Merupakan suatu upaya untuk mengurangi stresor dengan mempelajari cara-cara atau
keterampilan-keterampilan yang baru untuk digunakan mengubah situasi, keadaan, atau
pokok permasalahan. Smet (1994) menyatakan individu akan cenderung menggunakan
strategi ini jika dirinya yakin akan dapat mengubah situasi. Coping yang berfokus pada
emosi telah sering kita gunakan saat menghadapi masalah dalam aktivitas kehidupan
kita sehari-hari seperti saat kita tawar-menawar membeli barang di toko, saat menyusun
jadwal kuliah, atau saat mengikuti kursus tertentu seperti kursus komputer. Billings dan
Moos membuat kategori coping menjadi dua macam meliputi metode coping aktif atau
menghindar (avoidant) dan coping yang dilihat sebagai respons fokus yaitu orientasi
pada masalah dan orientasi pada emosi (Rice,1992). Ahli lain, Matheny dkk.

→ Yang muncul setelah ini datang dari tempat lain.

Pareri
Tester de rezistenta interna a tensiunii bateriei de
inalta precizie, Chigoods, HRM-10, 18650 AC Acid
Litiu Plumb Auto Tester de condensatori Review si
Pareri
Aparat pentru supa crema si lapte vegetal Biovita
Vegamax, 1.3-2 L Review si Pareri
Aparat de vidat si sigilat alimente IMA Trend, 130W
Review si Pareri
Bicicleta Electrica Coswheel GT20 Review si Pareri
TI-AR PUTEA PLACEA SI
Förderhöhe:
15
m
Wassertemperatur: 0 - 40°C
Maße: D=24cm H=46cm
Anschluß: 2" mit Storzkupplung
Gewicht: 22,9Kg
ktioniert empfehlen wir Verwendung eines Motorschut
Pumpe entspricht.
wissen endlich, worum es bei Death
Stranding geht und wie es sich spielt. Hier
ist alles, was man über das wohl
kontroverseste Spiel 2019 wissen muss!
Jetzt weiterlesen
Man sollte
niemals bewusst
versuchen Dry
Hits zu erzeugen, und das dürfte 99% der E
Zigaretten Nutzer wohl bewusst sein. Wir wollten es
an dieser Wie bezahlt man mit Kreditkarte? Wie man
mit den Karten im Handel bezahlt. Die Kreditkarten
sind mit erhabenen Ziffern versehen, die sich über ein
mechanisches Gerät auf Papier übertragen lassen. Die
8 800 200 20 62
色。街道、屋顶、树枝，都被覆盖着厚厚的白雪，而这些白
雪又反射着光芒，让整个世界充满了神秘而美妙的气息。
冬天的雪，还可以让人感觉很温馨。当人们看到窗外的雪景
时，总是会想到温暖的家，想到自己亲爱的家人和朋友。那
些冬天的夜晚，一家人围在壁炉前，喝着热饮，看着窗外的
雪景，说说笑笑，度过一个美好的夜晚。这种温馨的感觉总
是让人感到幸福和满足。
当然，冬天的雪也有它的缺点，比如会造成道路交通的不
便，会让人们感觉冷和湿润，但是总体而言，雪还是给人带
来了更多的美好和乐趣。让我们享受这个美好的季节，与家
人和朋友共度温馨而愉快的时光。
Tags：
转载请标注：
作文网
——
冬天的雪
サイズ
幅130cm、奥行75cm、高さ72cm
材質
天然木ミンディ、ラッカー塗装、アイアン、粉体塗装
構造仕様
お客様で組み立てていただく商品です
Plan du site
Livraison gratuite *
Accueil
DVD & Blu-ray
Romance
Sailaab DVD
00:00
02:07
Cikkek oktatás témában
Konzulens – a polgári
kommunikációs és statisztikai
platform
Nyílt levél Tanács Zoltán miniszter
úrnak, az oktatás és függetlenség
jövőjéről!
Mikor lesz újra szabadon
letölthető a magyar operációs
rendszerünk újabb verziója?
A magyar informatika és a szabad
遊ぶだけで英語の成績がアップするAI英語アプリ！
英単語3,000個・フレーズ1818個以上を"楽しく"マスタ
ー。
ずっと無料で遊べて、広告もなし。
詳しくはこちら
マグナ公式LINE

mengemukakan dua model coping yang diperolehnya melalui metode metaanalisis dari
berbagai literatur yang membaginya menjadi coping kombatif dan coping preventif
(Rice,1992). Coping kombatif merupakan escape learning (penyelesaian) dengan
langsung bertempur untuk mengatasi persolan, sedangkan coping preventif adalah
ovoidant learning (penghindaran) merupakan upaya untuk mencegah terjadinya
distress, sehingga individu menjadi lebih tahan terhadap stres tersebut. Coping kombatif
meliputi monitoring stres dan simtom, menyusun kekuatan atau sumber daya,
menyerang stresor dengan penyelesaian masalah, asertivitas, dan desensitisasi,
menoleransi stresor dengan cognitive restructuring, menyangkal (denial), Sensation
focusing, menurunkan ketegangan dengan relaksasi, disclosure, katarsis, dan self
medication. Coping preventif meliputi menghindari stresor melalui life adjustments,
adjusting tingkat tuntutan, mengubah pola perilaku yang menimbulkan stres (altering
stress-inducing behavior patern), mengembangkan sumber daya coping individu seperti
aset fisiologis berupa kesehatan fisik, dan olah raga. Aset psikologis berupa harga diri,
kepercayaan diri, dan sense of control. Aset kognitif berupa kompetensi akademik,
perubahan keyakinan, persepsi, penilaian terhadap keadaan stres dan kemampuan
manajemen waktu. Aset sosial berupa dukungan sosial dan kemampuan menjalin
hubungan, Aset finansial berupa sumber keuangan dan pekerjaan.